Nel 1975 un operaio della Fiat acquista – quasi per caso – un paio di bei dipinti a un’asta delle Ferrovie dello Stato, di quelle che mettono in vendita oggetti smarriti e ritrovati sui treni. Ma chi avrebbe mai potuto immaginare che quelle due tele, dimenticate da un passeggero “distratto”, fossero in realtà il bottino di un furto mal riuscito? Nessuno, a quanto pare, perché i due quadri vengono messi in vendita per un totale di 45 mila lire, senza troppe elucubrazioni. Solo nel 2014, ben quarant’anni dopo, la svolta. Il figlio dell’operaio – ormai in pensione – studia architettura e, sfogliando un catalogo di Gauguin, trova una somiglianza con uno dei due quadri appesi da tempo immemore nella cucina di casa, in Sicilia. Seguono gli accertamenti ed ecco la sorpresa: i due dipinti sono originali e valgono, rispettivamente, tra i 15 e i 35 milioni (Gauguin) e circa 600mila euro (Bonnard).
C’era una volta un Renoir al mercatino delle pulci. Non è una storia da quattro soldi – o forse sì, in effetti – ma una cronaca iniziata nel 2009 da una bancarella in Virginia. La signora Marcia Martha Fuqua, figlia di una pittrice e appassionata d’arte, acquistò un piccolo dipinto anonimo per soli 7 dollari. Speranzosa, lo portò alla casa d’aste Potomack per rivenderlo e scoprì di avere tra le mani un autentico Renoir. Il valore? Secondo gli esperti, una cifra compresa tra i 75.000 e i 100.000 dollari. Da quel momento, però, la faccenda si fece più complessa. A quanto pare, l’opera era stata donata negli anni Trenta al Baltimore Museum of Art da un collezionista, e proprio da lì fu rubata, nel 1951, senza lasciare traccia. E così, nel 2014, il tribunale ha affidato Paysage Bords De Sein al Baltimore Museum. A nulla sono valse le recriminazioni della signora Fuqua, contrapposta al Baltimore in una causa a cui il giudice distrettuale Leonie Brinkema ha messo un punto definitivo. E qualcuno ricorda di aver visto quel dipinto molto tempo prima del 2009, già negli anni Ottanta, a casa della madre di Marta Fuqua…
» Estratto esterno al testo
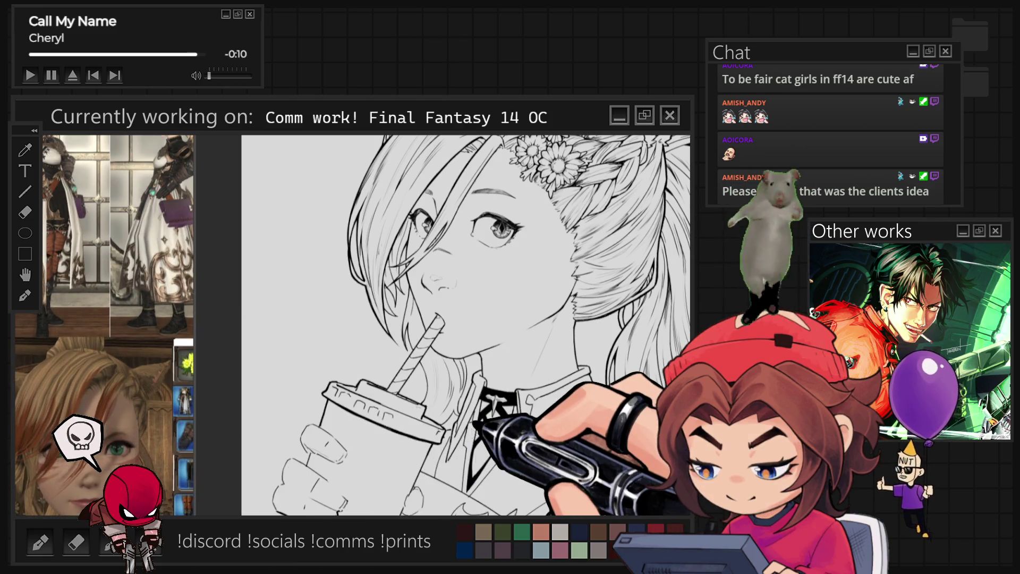
# - Rotate the canvas upright and ink short ridges along the cup lid's front rim
pyautogui.scroll(4, 404, 427)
Il caso di rivalutazione per eccellenza, anche se, tutt’oggi, sono molte le voci discordanti. Attribuito a Giovanni Boltraffio, allievo di Leonardo, il Salvator Mundi fu aggiudicato a un’asta londinese di Christie’s, nel 1958, per 45 sterline, e poi comprato nel 2005 per 1.175 dollari da Baton Rouge, in Louisiana. Nel novembre 2017, da Christie’s, il principe saudita Bader bin Abdullah al Saud paga 450milioni di dollari per la stessa opera, stavolta attribuita alla mano di Leonardo; l’aggiudicazione più alta di sempre per un’opera d’arte, con oltre 15 minuti di offerte incessanti. Da quel momento in poi la storia la conosciamo tutti (o meglio, non la conosce nessuno, visto che del Salvator Mundi si sono perse le tracce).